Recast the records below as a numbered list, one line per item, leaving out any blank lines.

[start of DATA SHOWN]

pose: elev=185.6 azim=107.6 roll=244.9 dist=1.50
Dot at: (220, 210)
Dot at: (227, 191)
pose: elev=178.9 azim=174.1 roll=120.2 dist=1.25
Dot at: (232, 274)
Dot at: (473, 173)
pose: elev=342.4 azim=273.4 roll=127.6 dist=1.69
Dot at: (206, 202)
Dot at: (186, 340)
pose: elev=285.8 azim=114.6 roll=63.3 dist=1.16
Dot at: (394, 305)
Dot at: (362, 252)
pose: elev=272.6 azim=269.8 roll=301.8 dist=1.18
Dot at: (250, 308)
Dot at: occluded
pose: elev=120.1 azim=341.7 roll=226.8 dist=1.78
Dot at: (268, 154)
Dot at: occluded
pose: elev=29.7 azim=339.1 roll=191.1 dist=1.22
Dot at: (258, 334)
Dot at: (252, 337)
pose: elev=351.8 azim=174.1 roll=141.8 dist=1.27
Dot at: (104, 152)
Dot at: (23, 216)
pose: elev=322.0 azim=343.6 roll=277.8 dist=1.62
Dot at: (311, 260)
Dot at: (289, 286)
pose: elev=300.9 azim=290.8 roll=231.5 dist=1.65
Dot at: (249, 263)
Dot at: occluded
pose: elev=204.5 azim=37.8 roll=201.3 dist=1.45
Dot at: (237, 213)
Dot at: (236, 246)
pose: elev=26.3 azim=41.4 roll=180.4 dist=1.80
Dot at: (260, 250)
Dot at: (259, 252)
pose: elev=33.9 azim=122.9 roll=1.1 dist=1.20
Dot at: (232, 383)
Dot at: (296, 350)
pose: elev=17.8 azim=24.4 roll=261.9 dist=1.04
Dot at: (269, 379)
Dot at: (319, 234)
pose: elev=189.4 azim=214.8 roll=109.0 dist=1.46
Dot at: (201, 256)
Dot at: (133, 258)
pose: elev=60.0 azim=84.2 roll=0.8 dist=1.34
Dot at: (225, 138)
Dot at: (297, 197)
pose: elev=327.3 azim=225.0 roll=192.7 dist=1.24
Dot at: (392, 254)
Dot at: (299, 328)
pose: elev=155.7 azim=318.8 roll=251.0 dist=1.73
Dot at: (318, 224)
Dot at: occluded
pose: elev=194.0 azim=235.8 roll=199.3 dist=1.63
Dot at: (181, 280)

[end of DATA SHOWN]

ANSWER TO THIS TASK.
1. pose: elev=185.6 azim=107.6 roll=244.9 dist=1.50
2. Dot at: (220, 210)
3. Dot at: (227, 191)
4. pose: elev=178.9 azim=174.1 roll=120.2 dist=1.25
5. Dot at: (232, 274)
6. Dot at: (473, 173)
7. pose: elev=342.4 azim=273.4 roll=127.6 dist=1.69
8. Dot at: (206, 202)
9. Dot at: (186, 340)
10. pose: elev=285.8 azim=114.6 roll=63.3 dist=1.16
11. Dot at: (394, 305)
12. Dot at: (362, 252)
13. pose: elev=272.6 azim=269.8 roll=301.8 dist=1.18
14. Dot at: (250, 308)
15. Dot at: occluded
16. pose: elev=120.1 azim=341.7 roll=226.8 dist=1.78
17. Dot at: (268, 154)
18. Dot at: occluded
19. pose: elev=29.7 azim=339.1 roll=191.1 dist=1.22
20. Dot at: (258, 334)
21. Dot at: (252, 337)
22. pose: elev=351.8 azim=174.1 roll=141.8 dist=1.27
23. Dot at: (104, 152)
24. Dot at: (23, 216)
25. pose: elev=322.0 azim=343.6 roll=277.8 dist=1.62
26. Dot at: (311, 260)
27. Dot at: (289, 286)
28. pose: elev=300.9 azim=290.8 roll=231.5 dist=1.65
29. Dot at: (249, 263)
30. Dot at: occluded
31. pose: elev=204.5 azim=37.8 roll=201.3 dist=1.45
32. Dot at: (237, 213)
33. Dot at: (236, 246)
34. pose: elev=26.3 azim=41.4 roll=180.4 dist=1.80
35. Dot at: (260, 250)
36. Dot at: (259, 252)
37. pose: elev=33.9 azim=122.9 roll=1.1 dist=1.20
38. Dot at: (232, 383)
39. Dot at: (296, 350)
40. pose: elev=17.8 azim=24.4 roll=261.9 dist=1.04
41. Dot at: (269, 379)
42. Dot at: (319, 234)
43. pose: elev=189.4 azim=214.8 roll=109.0 dist=1.46
44. Dot at: (201, 256)
45. Dot at: (133, 258)
46. pose: elev=60.0 azim=84.2 roll=0.8 dist=1.34
47. Dot at: (225, 138)
48. Dot at: (297, 197)
49. pose: elev=327.3 azim=225.0 roll=192.7 dist=1.24
50. Dot at: (392, 254)
51. Dot at: (299, 328)
52. pose: elev=155.7 azim=318.8 roll=251.0 dist=1.73
53. Dot at: (318, 224)
54. Dot at: occluded
55. pose: elev=194.0 azim=235.8 roll=199.3 dist=1.63
56. Dot at: (181, 280)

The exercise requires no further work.